Kendrick Lamar talks indie success, West Coast rap and Dr. Dre
This article was originally on a blog post platform and may be missing photos, graphics or links. See About archive blog posts.
Kendrick Lamar pulled off an impressive feat when he released his third mixtape, “Section.80,” early last month: He topped two of the mightiest forces in 2011 pop, Adele and Lady Gaga, on the iTunes chart.
Making the coup all the more surprising was that the Compton rapper’s release soared without being backed by a major label.
Released digitally through local indie-rap imprint Top Dawg Entertainment, the album peaked at No. 3 on the iTunes charts, debuted as the top hip-hop/rap album and landed in the top 10 in more than a dozen countries, including Australia, Germany and France -- all without radio airplay or splashy promotions.
The surprising success comes as the 24-year-old rapper is racking up some major co-signs. Such heavyweights as Snoop Dogg, Nas and Dr. Dre have championed him, and Lamar is lending a helping hand on Dre’s serially delayed “Detox.” He also landed a spot on the cover of XXL’s coveted Freshman list. Hopefully, all the hype will reward him in kind when when he releases his as-yet-untitled official debut, which is still in the works.

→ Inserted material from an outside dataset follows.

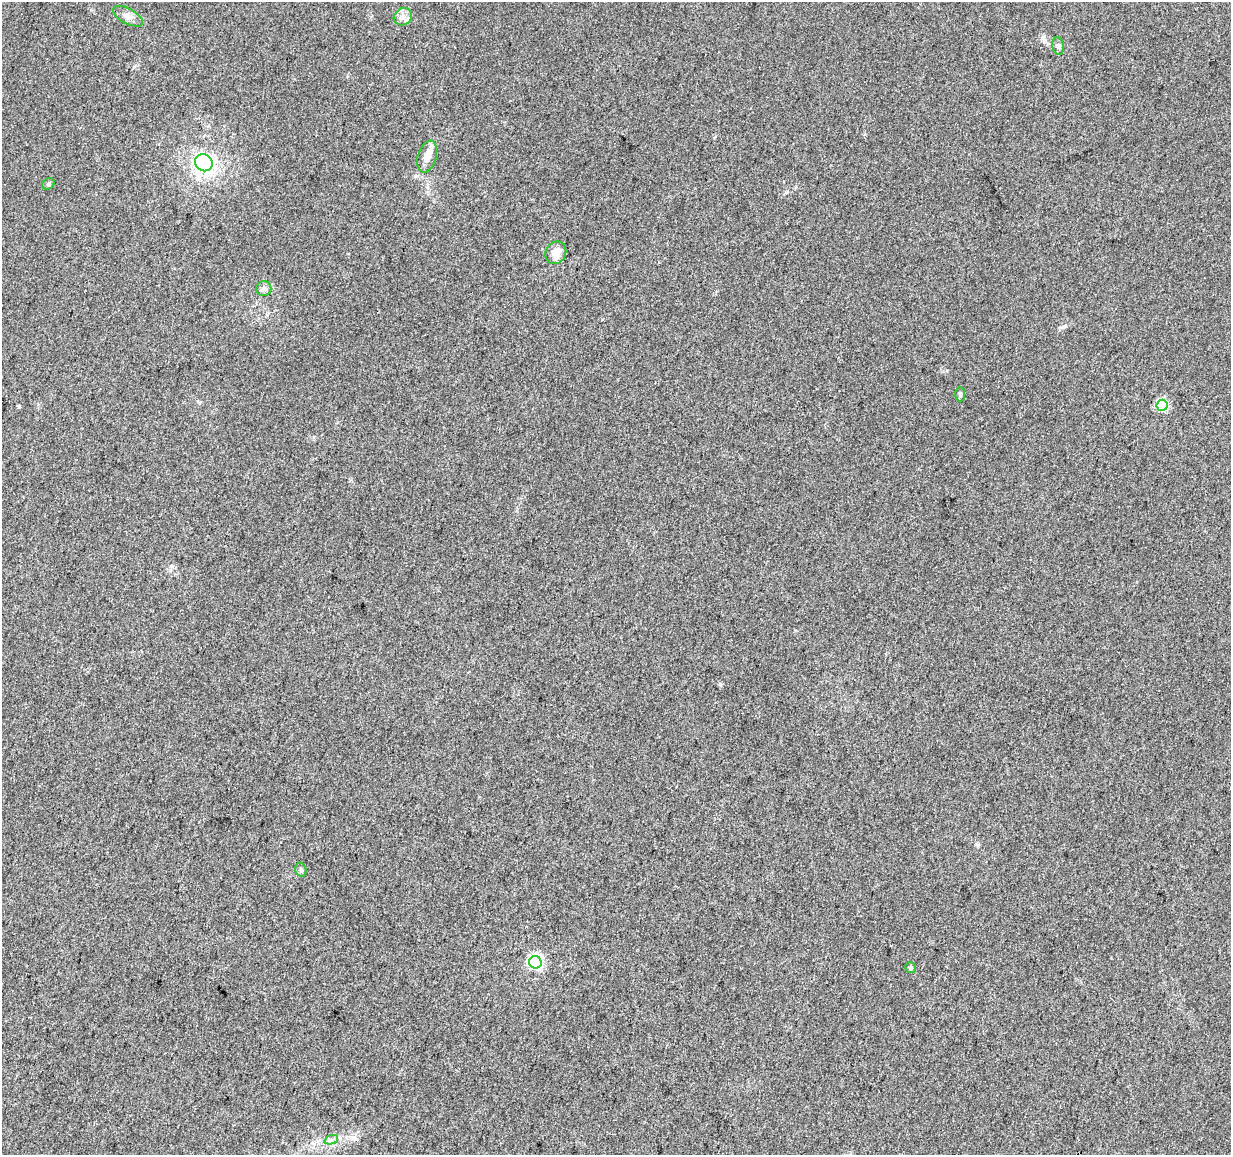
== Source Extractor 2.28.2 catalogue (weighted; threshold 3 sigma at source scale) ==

Pop & Hiss recently caught up with Lamar for a quick chat ahead of his Music Box gig Friday on the mixtape’s success, growing up in Compton and whether or not he’ll ever embrace a major label.
You could almost hear a collective ‘huh?’ when ‘Section.80' popped up on iTunes ahead of major players like Adele and Lady Gaga. What did that mean for you?It was a great accomplishment. I like to just stay in the creative space and not worry about actual numbers. It lets me know that people still have love for real music and wanted to appreciate it. You can go find dozens of individuals here that have talent, even more talent than I have. The West Coast [scene], it’s not the same stereotyped sound. We can take it to the next level. ‘Section.80' shows that you didn’t know a guy from Compton could do it -- without getting radio play, or commercial play.
What inspired the album, especially the title?
‘Section.80' is really based on my generation. I wanted to make an album that represented everything from 1980 to 2011. Everything in between -- from persons born in that time, all the way to now. I felt like when I went out into these streets, a lot of people would say I speak for my generation. People that’s coming up under me, that admire me, and admire my message and my music.
Everybody that we looked up to are on a whole other plateau talking about things that can’t relate to the average 17-year-old because he’s just out of high school and trying to figure out his way into the world. That’s where I come into play. The album just talks about the ills of going through life and society as a young person when you’re trying to figure things out the hard way, for better or worse.
People associate Compton almost with a singular sound in rap. How did growing up there shape your opinion as an artist?
It had a lot of influence on me, period. Growing up in Compton, that’s what I represent. I feel like I have to connect with my own backyard before I connect on a universal level. When I speak about me going to the county building with my mother every month or being influenced by the homeboys I grow up with in a neighborhood, being chastised by the police -- that’s me, and the people can relate to that. I grew up in a household where my parents partied. It was a whole lot of gangster rap, and oldies being played in the house. I start penning my rhymes when I was 13.
The project obviously has majors knocking your door down. Any plans to switch over to major, or do you plan on remaining indie?
When you get into this business, you’ve gotta be your best promoter. People have to believe in you enough to want to take you to the next level. That’s what we did with Top Dawg Entertainment. We always had that mind-set.
As far as going to a major label ... I don’t feel no pressure. The situation has to be right. Everybody has to be cohesive as to what the plan is and not try to sway things. In some situations, it could be the perfect marriage. I’ve always felt I needed to build a fan base from the bottom to the top. Whatever situation I get into, my people are going with me. I’m going to continue to make the positive music that I make.
What’s going on with this joint album with J. Cole?
It’s still in the works. We’re just trying to get our schedules intact. He has his album coming out, I have my tour dates coming up. We’re working on it. That’s the conflict. But we already have stuff and it’s sounding great.
And you’ve logged time with Dr. Dre for ‘Detox.’ Anything you can say about that?
The magic that happened in there was incredible. Dre is somebody that I’ve looked up to for as long as I can remember. To be in the studio and work on a monumental album like that is an honor. It’s something I’m proud of.
Kendrick Lamar with ScHoolboy Q at the Music Box, 6126 Hollywood Blvd., Friday at 8 p.m. Tickets are $25.